Clever lawmakers.
You have to give them points for creativity in the latest ploy to defend the Politician Pension Payoff. The new claim is that the Idaho Freedom Foundation is attacking any pension increase earned by general state government employees. It’s patently false. Rep. Fred Wood, R-Burley, made that argument last Friday at a GOP meeting, according to the Twin Falls Times-News. And Rep. Stephen Hartgen, R-Twin Falls, has similarly courted readers with that type of logic on his Facebook page. The newspaper reported that Wood said “that state legislators, even though they are counted as part-time employees, actually do work full-time, and that other full-time employees who move on to a department head job would see a similar pension bump to the one legislators get.”
Let me explain the math on that.
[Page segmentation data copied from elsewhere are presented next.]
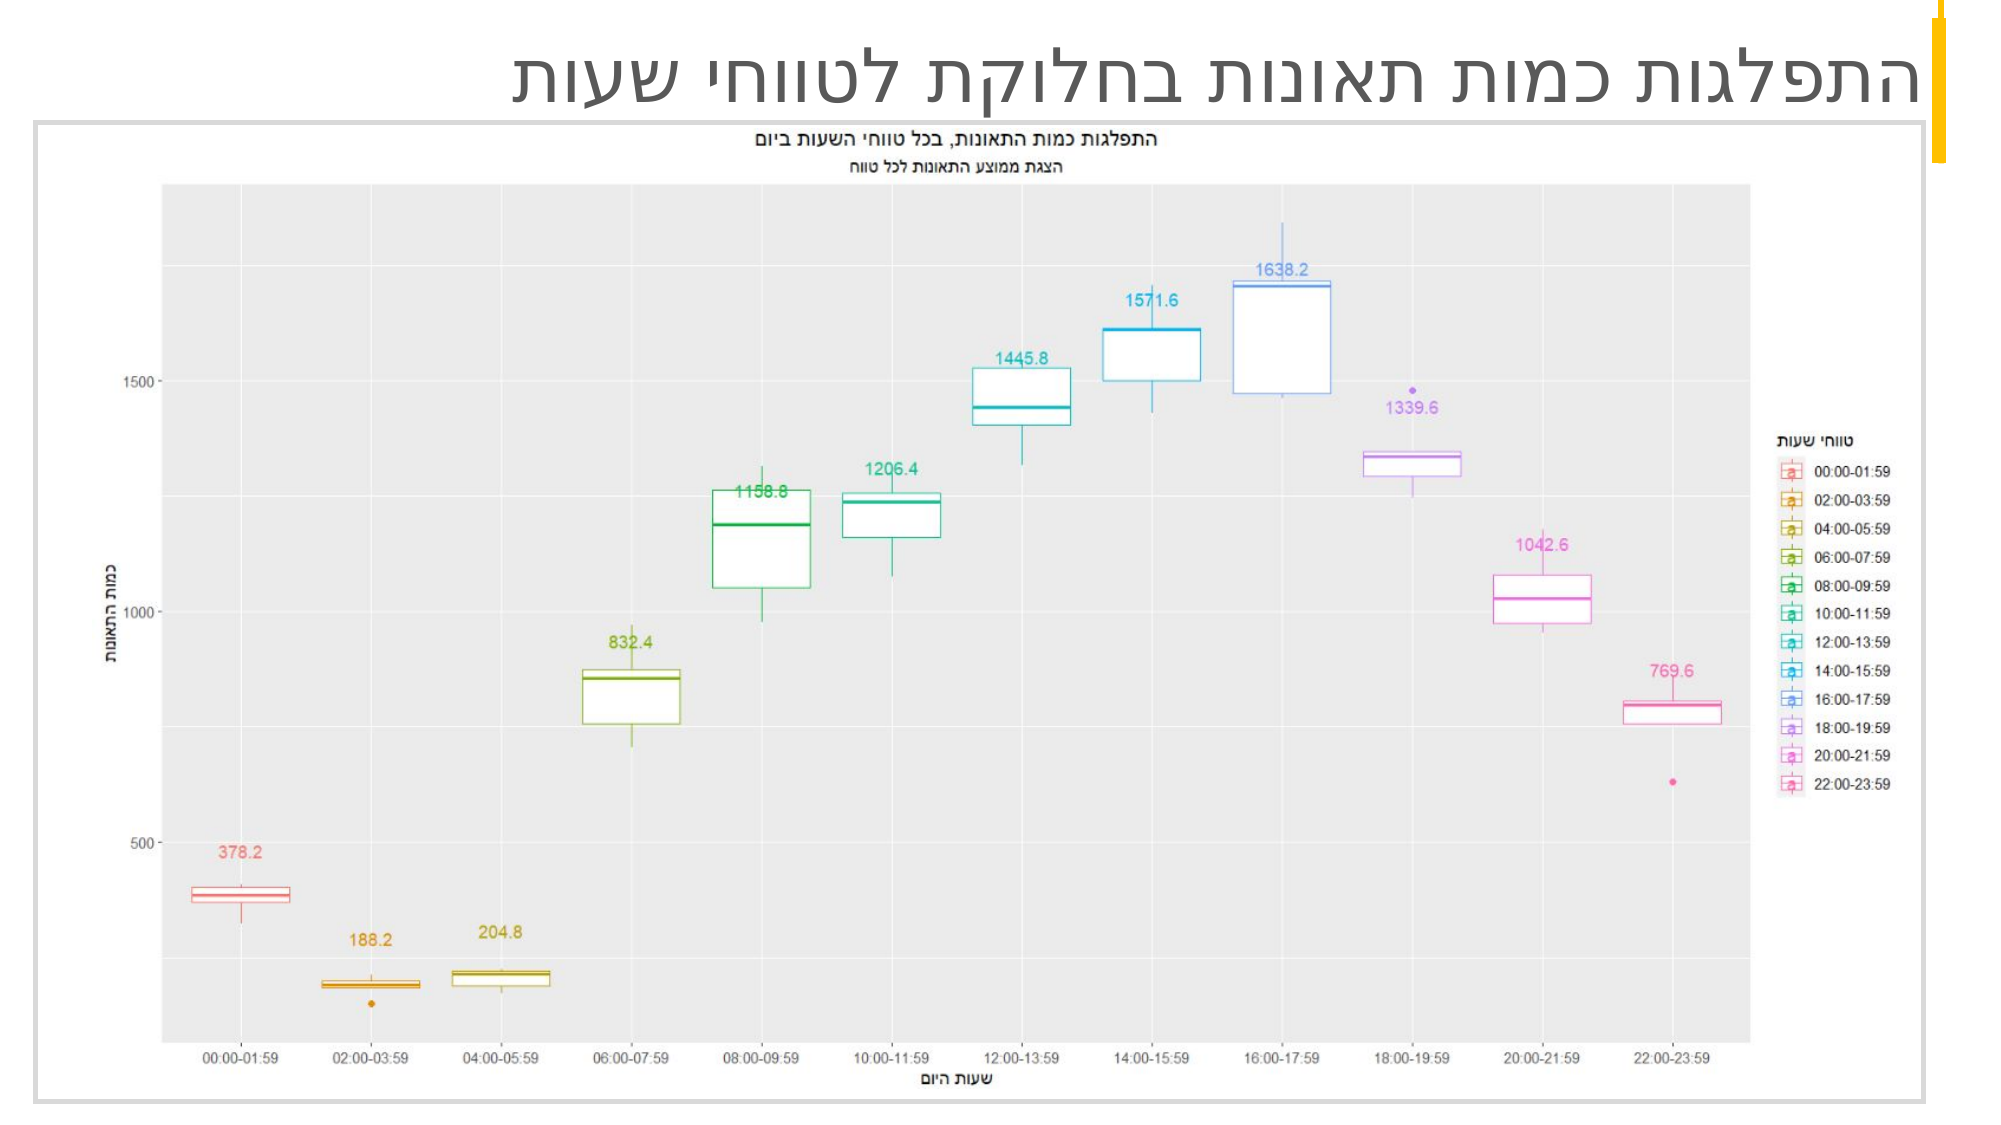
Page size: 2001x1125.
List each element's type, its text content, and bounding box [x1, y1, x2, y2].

picture [92, 128, 1982, 1089]
text_box [34, 121, 1925, 1102]
text_box התפלגות כמות תאונות בחלוקת לטווחי שעות [0, 0, 1938, 125]
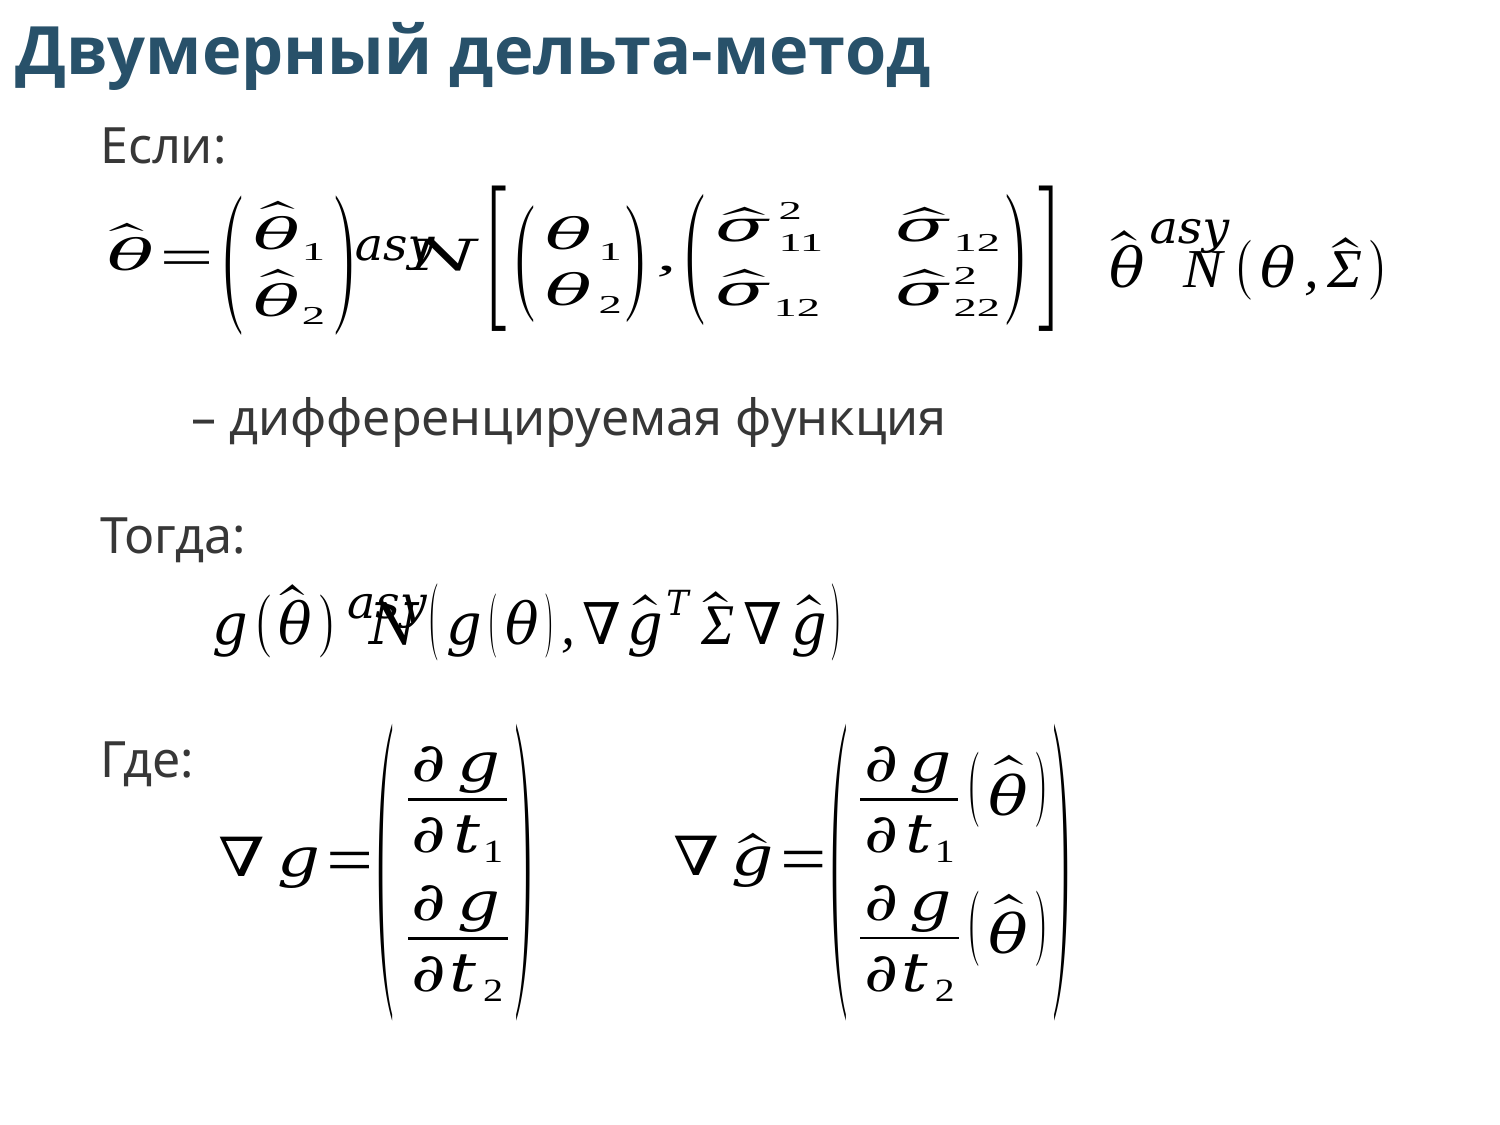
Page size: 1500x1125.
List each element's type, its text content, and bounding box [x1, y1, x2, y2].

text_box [102, 184, 1058, 338]
text_box Где: [100, 727, 262, 803]
text_box Если: [100, 113, 251, 184]
title Двумерный дельта-метод [0, 0, 1500, 102]
text_box Тогда: [100, 503, 262, 579]
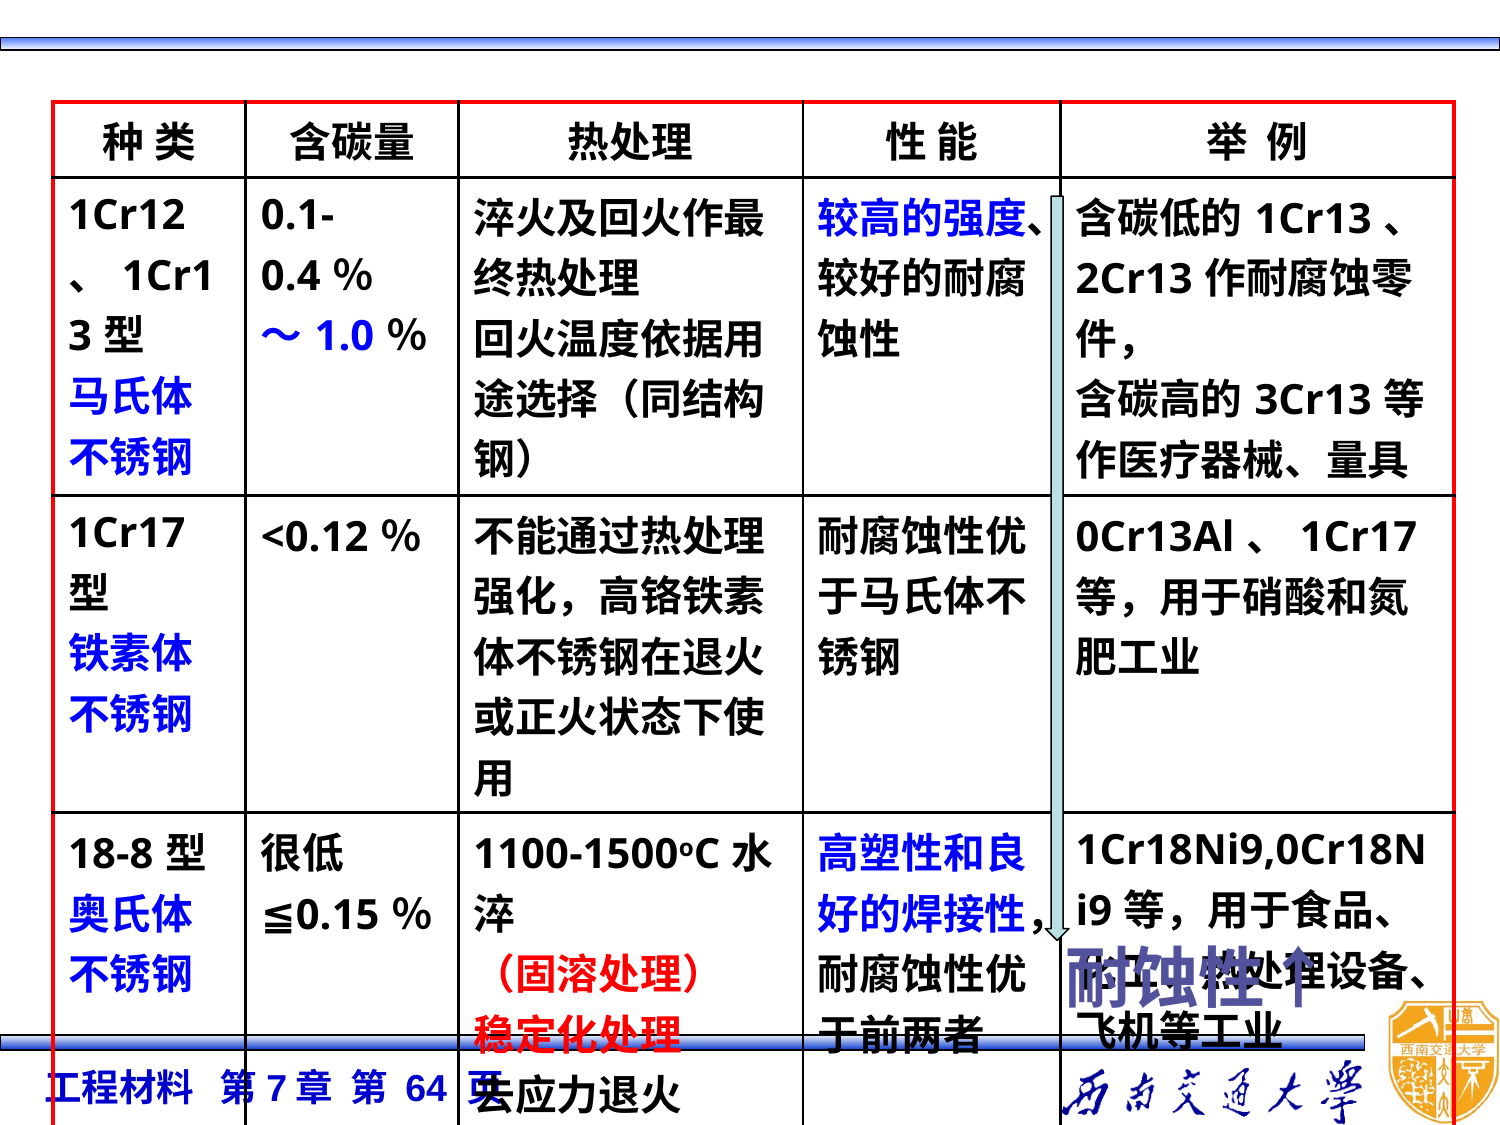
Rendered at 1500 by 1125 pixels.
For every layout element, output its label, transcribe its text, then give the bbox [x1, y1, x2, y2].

table_cell 不能通过热处理强化，高铬铁素体不锈钢在退火或正火状态下使用 [460, 497, 802, 811]
table_cell 含碳低的1Cr13、2Cr13作耐腐蚀零件， 含碳高的3Cr13等作医疗器械、量具 [1062, 179, 1452, 494]
table_cell 1Cr18Ni9,0Cr18Ni9等，用于食品、化工、热处理设备、飞机等工业 [1062, 814, 1452, 1125]
table_header 热处理 [460, 104, 802, 176]
table_cell 0.1-0.4％ ～1.0％ [247, 179, 457, 494]
table_header 含碳量 [247, 104, 457, 176]
table_cell 高塑性和良好的焊接性，耐腐蚀性优于前两者 [804, 814, 1059, 1125]
table_cell 18-8型 奥氏体不锈钢 [55, 814, 244, 1125]
table_cell 很低 ≦0.15％ [247, 814, 457, 1125]
table_cell <0.12％ [247, 497, 457, 811]
table_header 举 例 [1062, 104, 1452, 176]
table_cell 淬火及回火作最终热处理 回火温度依据用途选择（同结构钢） [460, 179, 802, 494]
picture [1456, 999, 1500, 1125]
table_cell 较高的强度、较好的耐腐蚀性 [804, 179, 1059, 494]
table_header 种 类 [55, 104, 244, 176]
table_cell 0Cr13Al、1Cr17等，用于硝酸和氮肥工业 [1064, 497, 1452, 811]
table_cell 1Cr12、1Cr13型 马氏体不锈钢 [55, 179, 244, 494]
text_box 耐蚀性↑ [1021, 928, 1377, 1024]
table_header 性 能 [804, 104, 1059, 176]
text_box [1051, 196, 1064, 928]
table_cell 1Cr17型 铁素体不锈钢 [55, 497, 244, 811]
table_cell 耐腐蚀性优于马氏体不锈钢 [804, 497, 1051, 811]
table_cell 1100-1500oC水淬 （固溶处理） 稳定化处理 去应力退火 [460, 814, 802, 1125]
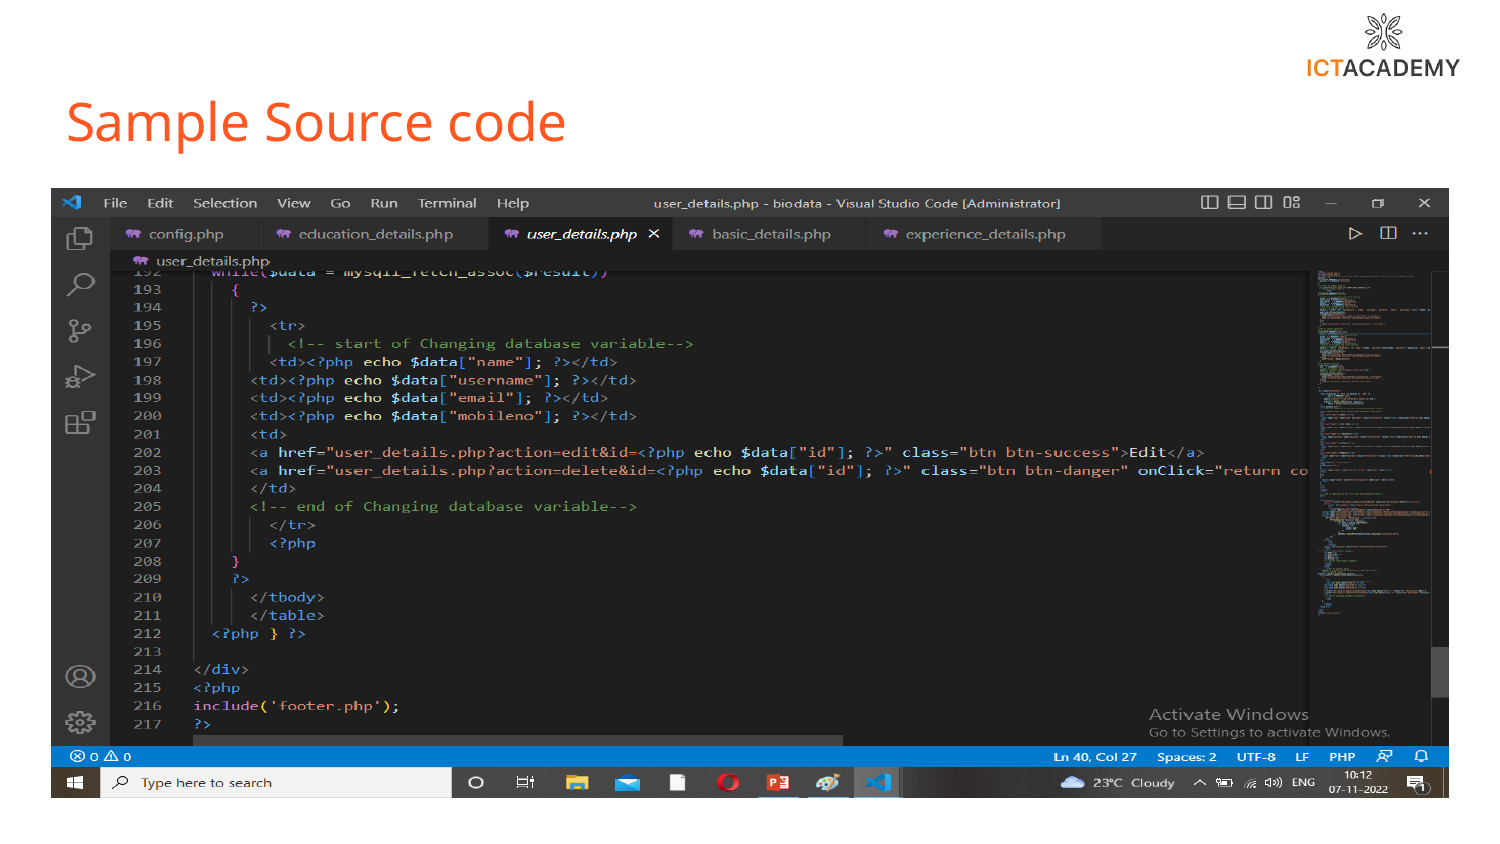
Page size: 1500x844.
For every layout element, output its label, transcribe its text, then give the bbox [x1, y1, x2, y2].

picture [1273, 5, 1494, 84]
title Sample Source code [51, 72, 1449, 167]
picture [50, 188, 1450, 798]
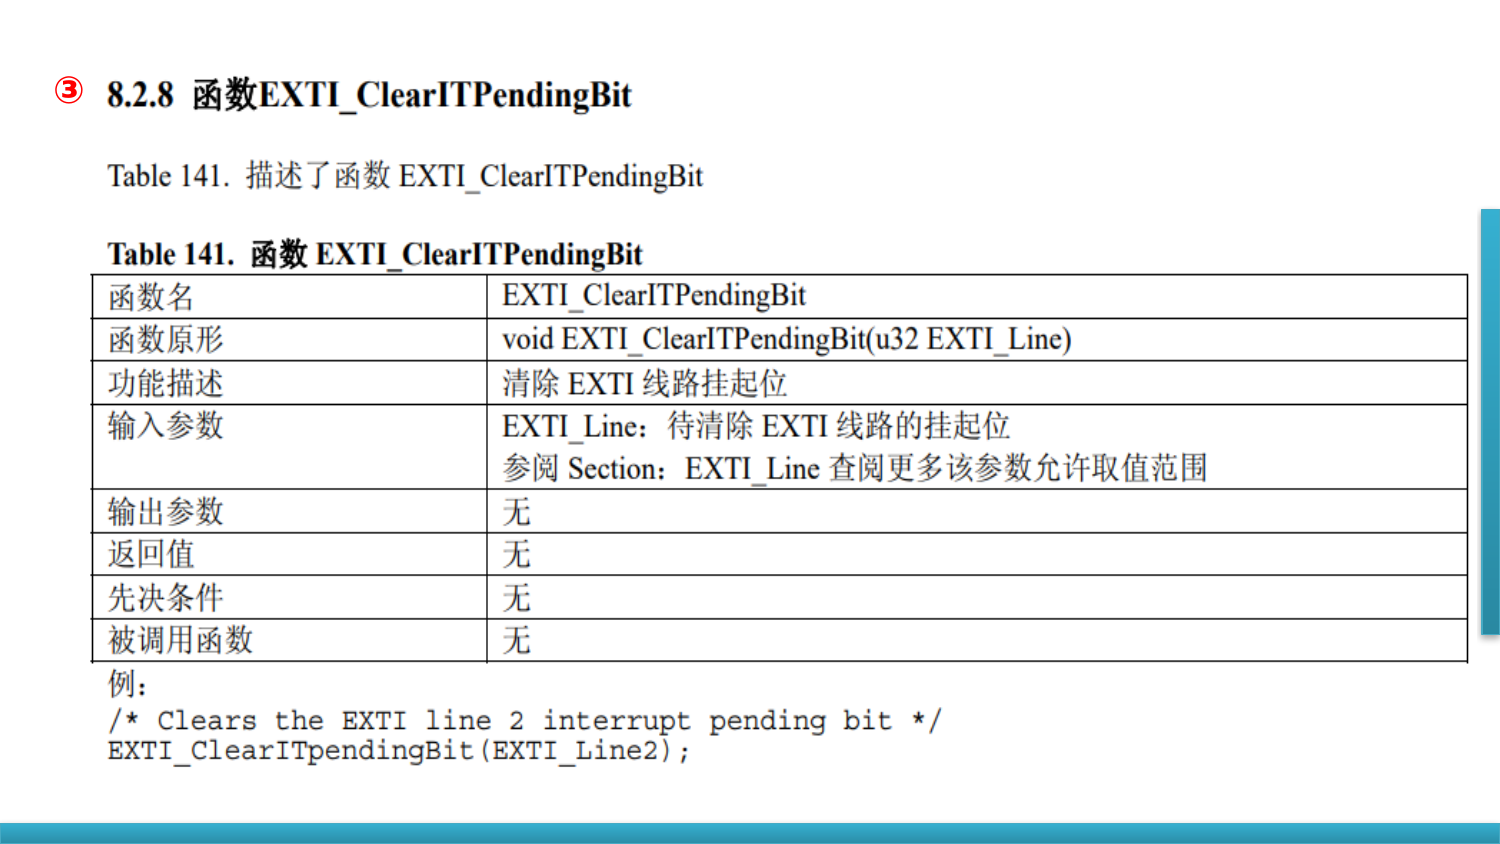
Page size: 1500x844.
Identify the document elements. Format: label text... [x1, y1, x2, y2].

State lawmakers make around $16,500 a year. If Idaho lawmakers really are full time employees, they earn the rough equivalent of $7.93 an hour. There are a number of low-skill jobs in state government that earn similarly. Entry-level agency clerical workers, for example, are likely to earn what state lawmakers earn in a year. So, yes, theoretically, an office administrator for an agency could spend 20 years in that entry-level position and then be named the director of the Department of Environmental Quality. And, yes, if that were to occur, that employee would see their annual pension increase six or sevenfold, just like state lawmakers who land an agency appointment.
However, in case you had any doubt, that’s not happening, hasn’t happened and very likely won’t happen. The only place where an entry-level line worker is rocketed into management like that is McDonalds. And even then, fast food isn’t paying managers six figures the way state agencies are. Additionally, let’s get real here: State lawmakers are not full time employees. Serving in the Legislature is not a full time job. Idaho doesn’t have full time legislative politicians like some states do. It is a citizen Legislature.
Idahoans need to seriously ask themselves: Are legislators really trying to protect the poor state employee who leapfrogs from obscurity into agency directorships? Or are they trying to protect themselves and their special system of politician payoffs?